Work instruction 1:
Answer these questions about the passage on chocolate-covered strawberries:
(a) What does the passage say makes the difference in taste?
(b) What can drops of water make the chocolate do while you dip?
(c) What should you do after rinsing the strawberries?

Provided passage:
▬▬▬▬▬▬
Chocolate-covered strawberries are gorgeous on a dessert platter alone or as an accompaniment. The crunchy, melt-in-your-mouth shell combined with the juicy sweet strawberry beneath makes a delicious dessert after any meal or as a snack! I especially love how easy they are to make at home and it doesn't matter if you have skills in the kitchen. It is important to know, the difference in taste is in the quality of the strawberries. Always take time to find the best strawberries! The only other trick to making chocolate-covered strawberries is that the strawberries must be very, very dry. If you have any water left from rinsing or any sticky bruised areas, the coating doesn't "stick" to the strawberry as well. Drops of water can also make your chocolate seize up and become grainy as you dip. After rinsing the strawberries, I recommend patting them dry and then laying them out on a clean dish towel until they are completely dry. Also, Chocolate drizzles make wonderful presents.
▬▬▬▬▬▬
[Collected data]

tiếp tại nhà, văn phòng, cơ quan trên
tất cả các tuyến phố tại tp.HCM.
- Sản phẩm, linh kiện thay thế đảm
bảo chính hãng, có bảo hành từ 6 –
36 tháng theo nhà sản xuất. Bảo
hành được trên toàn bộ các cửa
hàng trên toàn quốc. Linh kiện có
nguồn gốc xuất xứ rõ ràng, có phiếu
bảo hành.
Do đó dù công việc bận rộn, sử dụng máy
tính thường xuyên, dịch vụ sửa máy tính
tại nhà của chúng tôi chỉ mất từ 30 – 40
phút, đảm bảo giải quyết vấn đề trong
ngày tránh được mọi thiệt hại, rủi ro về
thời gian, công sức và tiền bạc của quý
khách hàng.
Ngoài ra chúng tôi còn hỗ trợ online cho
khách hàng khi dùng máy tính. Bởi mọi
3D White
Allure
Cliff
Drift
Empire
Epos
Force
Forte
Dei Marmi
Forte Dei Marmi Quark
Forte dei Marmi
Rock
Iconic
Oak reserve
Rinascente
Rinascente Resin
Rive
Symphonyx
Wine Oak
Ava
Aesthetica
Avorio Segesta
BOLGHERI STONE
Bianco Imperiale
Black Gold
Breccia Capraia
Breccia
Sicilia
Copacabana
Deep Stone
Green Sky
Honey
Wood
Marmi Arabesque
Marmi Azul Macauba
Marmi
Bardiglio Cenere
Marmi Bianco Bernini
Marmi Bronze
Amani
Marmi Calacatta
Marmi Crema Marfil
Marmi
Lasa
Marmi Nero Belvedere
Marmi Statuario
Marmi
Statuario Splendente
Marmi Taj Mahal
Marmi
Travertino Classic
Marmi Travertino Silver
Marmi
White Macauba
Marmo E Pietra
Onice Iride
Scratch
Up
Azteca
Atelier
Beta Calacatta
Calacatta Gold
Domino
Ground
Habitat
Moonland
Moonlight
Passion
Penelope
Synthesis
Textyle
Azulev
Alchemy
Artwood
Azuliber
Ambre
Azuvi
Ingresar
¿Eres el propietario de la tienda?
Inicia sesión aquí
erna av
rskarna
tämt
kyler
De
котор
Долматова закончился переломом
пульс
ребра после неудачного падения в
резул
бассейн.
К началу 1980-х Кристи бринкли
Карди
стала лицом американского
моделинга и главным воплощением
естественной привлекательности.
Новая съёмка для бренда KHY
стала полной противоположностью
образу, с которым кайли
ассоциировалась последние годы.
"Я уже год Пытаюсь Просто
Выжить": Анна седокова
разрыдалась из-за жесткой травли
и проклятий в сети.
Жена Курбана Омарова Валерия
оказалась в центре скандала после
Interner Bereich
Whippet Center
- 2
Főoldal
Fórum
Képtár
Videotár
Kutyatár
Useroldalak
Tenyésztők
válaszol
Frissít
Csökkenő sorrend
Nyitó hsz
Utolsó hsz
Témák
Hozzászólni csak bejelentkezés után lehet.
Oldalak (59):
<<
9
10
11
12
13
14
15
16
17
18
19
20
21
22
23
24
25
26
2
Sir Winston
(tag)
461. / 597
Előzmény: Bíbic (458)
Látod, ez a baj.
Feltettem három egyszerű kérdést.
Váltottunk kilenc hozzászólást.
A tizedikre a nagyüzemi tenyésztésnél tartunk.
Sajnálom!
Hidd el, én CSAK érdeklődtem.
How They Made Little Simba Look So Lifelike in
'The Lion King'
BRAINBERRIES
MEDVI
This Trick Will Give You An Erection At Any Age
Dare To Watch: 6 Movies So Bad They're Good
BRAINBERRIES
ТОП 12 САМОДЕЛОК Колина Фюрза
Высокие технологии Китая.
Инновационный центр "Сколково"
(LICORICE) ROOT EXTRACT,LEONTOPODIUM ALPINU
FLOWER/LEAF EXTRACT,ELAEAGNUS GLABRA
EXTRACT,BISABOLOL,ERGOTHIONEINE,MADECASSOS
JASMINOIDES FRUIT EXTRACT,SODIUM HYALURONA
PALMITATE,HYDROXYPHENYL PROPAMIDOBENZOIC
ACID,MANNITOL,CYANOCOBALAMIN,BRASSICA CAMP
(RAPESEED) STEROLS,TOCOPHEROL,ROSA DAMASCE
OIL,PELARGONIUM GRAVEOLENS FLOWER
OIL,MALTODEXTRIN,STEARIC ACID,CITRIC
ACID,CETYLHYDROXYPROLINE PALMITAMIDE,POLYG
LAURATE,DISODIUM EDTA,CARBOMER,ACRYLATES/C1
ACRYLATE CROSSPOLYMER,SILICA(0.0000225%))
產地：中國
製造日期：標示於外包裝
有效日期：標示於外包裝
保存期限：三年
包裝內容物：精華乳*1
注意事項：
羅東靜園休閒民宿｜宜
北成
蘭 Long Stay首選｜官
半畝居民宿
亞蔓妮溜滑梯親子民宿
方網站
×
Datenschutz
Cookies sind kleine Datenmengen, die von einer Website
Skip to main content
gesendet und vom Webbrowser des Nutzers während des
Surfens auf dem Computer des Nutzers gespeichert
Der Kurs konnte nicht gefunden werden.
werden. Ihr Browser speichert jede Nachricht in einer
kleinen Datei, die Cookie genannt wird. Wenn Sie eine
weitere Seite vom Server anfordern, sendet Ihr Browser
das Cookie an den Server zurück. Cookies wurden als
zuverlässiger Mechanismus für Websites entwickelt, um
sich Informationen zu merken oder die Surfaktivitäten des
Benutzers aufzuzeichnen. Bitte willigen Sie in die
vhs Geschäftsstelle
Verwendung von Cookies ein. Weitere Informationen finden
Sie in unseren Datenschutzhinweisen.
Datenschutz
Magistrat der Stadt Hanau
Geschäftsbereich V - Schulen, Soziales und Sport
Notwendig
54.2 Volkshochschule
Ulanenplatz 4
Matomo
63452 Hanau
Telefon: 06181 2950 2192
▬▬▬▬▬▬
Work instruction 2: Please repeat the part of the records that opens with their first line and closes with the line containing "de la tienda?", including both of those lines.

Answer area 1:
(a) The quality of the strawberries.
(b) Seize up and become grainy.
(c) Pat them dry, then lay them out on a clean dish towel until they are completely dry.

Answer area 2:
tiếp tại nhà, văn phòng, cơ quan trên
tất cả các tuyến phố tại tp.HCM.
- Sản phẩm, linh kiện thay thế đảm
bảo chính hãng, có bảo hành từ 6 –
36 tháng theo nhà sản xuất. Bảo
hành được trên toàn bộ các cửa
hàng trên toàn quốc. Linh kiện có
nguồn gốc xuất xứ rõ ràng, có phiếu
bảo hành.
Do đó dù công việc bận rộn, sử dụng máy
tính thường xuyên, dịch vụ sửa máy tính
tại nhà của chúng tôi chỉ mất từ 30 – 40
phút, đảm bảo giải quyết vấn đề trong
ngày tránh được mọi thiệt hại, rủi ro về
thời gian, công sức và tiền bạc của quý
khách hàng.
Ngoài ra chúng tôi còn hỗ trợ online cho
khách hàng khi dùng máy tính. Bởi mọi
3D White
Allure
Cliff
Drift
Empire
Epos
Force
Forte
Dei Marmi
Forte Dei Marmi Quark
Forte dei Marmi
Rock
Iconic
Oak reserve
Rinascente
Rinascente Resin
Rive
Symphonyx
Wine Oak
Ava
Aesthetica
Avorio Segesta
BOLGHERI STONE
Bianco Imperiale
Black Gold
Breccia Capraia
Breccia
Sicilia
Copacabana
Deep Stone
Green Sky
Honey
Wood
Marmi Arabesque
Marmi Azul Macauba
Marmi
Bardiglio Cenere
Marmi Bianco Bernini
Marmi Bronze
Amani
Marmi Calacatta
Marmi Crema Marfil
Marmi
Lasa
Marmi Nero Belvedere
Marmi Statuario
Marmi
Statuario Splendente
Marmi Taj Mahal
Marmi
Travertino Classic
Marmi Travertino Silver
Marmi
White Macauba
Marmo E Pietra
Onice Iride
Scratch
Up
Azteca
Atelier
Beta Calacatta
Calacatta Gold
Domino
Ground
Habitat
Moonland
Moonlight
Passion
Penelope
Synthesis
Textyle
Azulev
Alchemy
Artwood
Azuliber
Ambre
Azuvi
Ingresar
¿Eres el propietario de la tienda?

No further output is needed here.